Şarkı sözü yazmakla roman yazmayı karşılaştırırsak bize neler söylemek istersiniz?
Roman yazmak çok daha meşakkatli bir şey şarkı sözüyle karşılaştırılınca. Şarkı sözü nasıl yazılmalı konusunda çok deneyimliyim. Romanda ise deneyimli değildim. Ama roman yazmak, şarkı sözü yazmaktan çok daha zevkli, onu söyleyebilirim.
‘KUNDERA BENİM EDEBİ TANRIM’
En sevdiğiniz yazarlardan birinin Kundera olduğunu işittik. Bize biraz bunun nedenlerinden bahseder misiniz?
Kundera’yı üniversitenin ilk yıllarında keşfettim ve hâlâ da onun en çok etkilendiğim yazar olduğunu söyleyebilirim. Düşünce romanlarına bayılırdım. Bu yaz hepsini tekrar okuyacağım. Kundera’yı benim edebi tanrım olarak tarif ederim ben. Beğendiğim çok yazar var ama Kundera’nın düşüncelerim üzerinde de çok etkisi oldu. Yıllarca onun düşünce romanları gibi bir roman yazma hayali kurdurdu bana. ‘Sayın Bay Rock Yıldızı’ romanımı yazarken de, Milan Kundera’nın bakış açısı romanıma sızdı. Daha doğrusu, Kundera’nın etkilediği Teoman’ın bakış açısı.
Sizin çok fazla okuduğunuz da bilinen bir gerçek. Bize tavsiye edeceğiniz kitaplar var mı?
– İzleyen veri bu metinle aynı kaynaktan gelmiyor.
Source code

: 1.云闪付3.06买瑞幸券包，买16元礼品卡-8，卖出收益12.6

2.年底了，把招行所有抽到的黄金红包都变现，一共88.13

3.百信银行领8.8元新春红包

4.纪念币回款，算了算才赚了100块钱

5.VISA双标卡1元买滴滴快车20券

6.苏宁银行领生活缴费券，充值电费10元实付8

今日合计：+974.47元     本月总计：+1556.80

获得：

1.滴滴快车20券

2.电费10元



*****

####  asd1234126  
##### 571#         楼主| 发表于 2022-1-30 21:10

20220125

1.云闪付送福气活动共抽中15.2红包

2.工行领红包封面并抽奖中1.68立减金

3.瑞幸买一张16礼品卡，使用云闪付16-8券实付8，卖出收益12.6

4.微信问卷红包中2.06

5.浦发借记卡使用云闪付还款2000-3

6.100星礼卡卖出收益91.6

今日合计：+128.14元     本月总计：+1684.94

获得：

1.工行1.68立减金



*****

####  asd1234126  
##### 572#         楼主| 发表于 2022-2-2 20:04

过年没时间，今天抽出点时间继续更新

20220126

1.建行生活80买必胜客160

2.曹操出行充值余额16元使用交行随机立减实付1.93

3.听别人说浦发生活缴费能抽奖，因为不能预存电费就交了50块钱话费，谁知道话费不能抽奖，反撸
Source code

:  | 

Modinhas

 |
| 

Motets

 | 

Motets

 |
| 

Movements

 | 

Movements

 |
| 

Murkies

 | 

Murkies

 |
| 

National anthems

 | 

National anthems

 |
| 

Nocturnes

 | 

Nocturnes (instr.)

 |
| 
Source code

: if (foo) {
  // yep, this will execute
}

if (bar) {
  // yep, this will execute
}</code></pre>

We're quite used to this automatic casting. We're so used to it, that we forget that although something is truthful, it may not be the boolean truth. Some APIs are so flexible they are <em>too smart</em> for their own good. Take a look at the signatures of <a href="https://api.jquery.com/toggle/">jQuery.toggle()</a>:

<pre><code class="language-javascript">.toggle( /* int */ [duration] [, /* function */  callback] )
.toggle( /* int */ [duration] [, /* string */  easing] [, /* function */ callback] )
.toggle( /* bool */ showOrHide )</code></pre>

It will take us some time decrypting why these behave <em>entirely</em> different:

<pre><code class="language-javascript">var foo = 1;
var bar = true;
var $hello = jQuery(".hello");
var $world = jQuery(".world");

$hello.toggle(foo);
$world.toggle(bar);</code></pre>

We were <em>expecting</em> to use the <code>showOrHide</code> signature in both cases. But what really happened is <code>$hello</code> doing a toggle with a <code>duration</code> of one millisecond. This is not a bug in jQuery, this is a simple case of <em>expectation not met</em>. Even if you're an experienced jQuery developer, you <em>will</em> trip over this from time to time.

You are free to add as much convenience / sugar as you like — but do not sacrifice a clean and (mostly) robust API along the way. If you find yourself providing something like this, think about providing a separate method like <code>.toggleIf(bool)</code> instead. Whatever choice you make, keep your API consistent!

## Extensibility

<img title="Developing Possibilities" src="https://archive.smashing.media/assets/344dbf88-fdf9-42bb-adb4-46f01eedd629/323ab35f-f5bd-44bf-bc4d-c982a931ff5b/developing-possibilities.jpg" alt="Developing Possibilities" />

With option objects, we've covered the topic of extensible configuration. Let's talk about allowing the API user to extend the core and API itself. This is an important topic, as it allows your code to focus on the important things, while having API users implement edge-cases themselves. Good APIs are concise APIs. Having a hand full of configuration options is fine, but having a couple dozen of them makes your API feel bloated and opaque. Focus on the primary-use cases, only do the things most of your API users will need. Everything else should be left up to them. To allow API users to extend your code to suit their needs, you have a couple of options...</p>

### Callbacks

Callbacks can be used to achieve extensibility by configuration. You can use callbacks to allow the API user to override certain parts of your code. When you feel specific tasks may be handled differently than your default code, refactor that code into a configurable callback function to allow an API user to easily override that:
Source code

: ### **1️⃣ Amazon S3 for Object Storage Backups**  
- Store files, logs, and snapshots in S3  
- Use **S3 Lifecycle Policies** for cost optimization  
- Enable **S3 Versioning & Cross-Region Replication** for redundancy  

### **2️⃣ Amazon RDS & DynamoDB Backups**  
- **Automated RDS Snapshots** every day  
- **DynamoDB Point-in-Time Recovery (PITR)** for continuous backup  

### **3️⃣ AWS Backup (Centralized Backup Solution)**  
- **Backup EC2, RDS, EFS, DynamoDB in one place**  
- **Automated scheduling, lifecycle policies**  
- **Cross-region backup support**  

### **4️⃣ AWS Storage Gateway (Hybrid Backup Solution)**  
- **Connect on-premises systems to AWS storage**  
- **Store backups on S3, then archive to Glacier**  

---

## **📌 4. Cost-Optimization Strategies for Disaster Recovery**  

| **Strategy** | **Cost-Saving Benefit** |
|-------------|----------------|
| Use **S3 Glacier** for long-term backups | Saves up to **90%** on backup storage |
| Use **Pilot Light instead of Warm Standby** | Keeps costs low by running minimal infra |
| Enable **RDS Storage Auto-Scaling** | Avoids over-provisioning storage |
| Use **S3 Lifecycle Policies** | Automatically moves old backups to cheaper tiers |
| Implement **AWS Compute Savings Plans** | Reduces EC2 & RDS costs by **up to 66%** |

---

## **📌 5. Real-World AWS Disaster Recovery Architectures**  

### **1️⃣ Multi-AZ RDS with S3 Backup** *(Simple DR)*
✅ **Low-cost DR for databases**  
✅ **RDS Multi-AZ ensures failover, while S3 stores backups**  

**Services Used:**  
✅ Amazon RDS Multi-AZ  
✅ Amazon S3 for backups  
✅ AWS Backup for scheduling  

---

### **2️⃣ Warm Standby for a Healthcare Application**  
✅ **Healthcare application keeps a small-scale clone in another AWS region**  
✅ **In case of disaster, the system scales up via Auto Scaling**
Şu sıralar okuduklarımı söyleyeyim: Bir şiir kitabı okudum ve çok çok beğendim, herkese tavsiye ediyorum. ‘Türkolmak’, Kutay Onaylı adında genç bir şairin kitabı. Amin Maalouf’un ‘Labirent: Batı ve Hasımları’nı elimden bırakamıyorum dünden beri. Bugün biter. Nefis bir kurgu dışı kitap. Ama Maalouf’un zekası, dehası her satırında var. ‘Dünyanın Düzleşmesi’, Olivier Roy. Değişen dünyada normların tahakkümünü inceliyor. Bildiğimiz dünyanın sonunu anlatan mükemmel bir kitap olarak okudum onu. Tavsiye ederim bu konulara meraklı okuyucuya.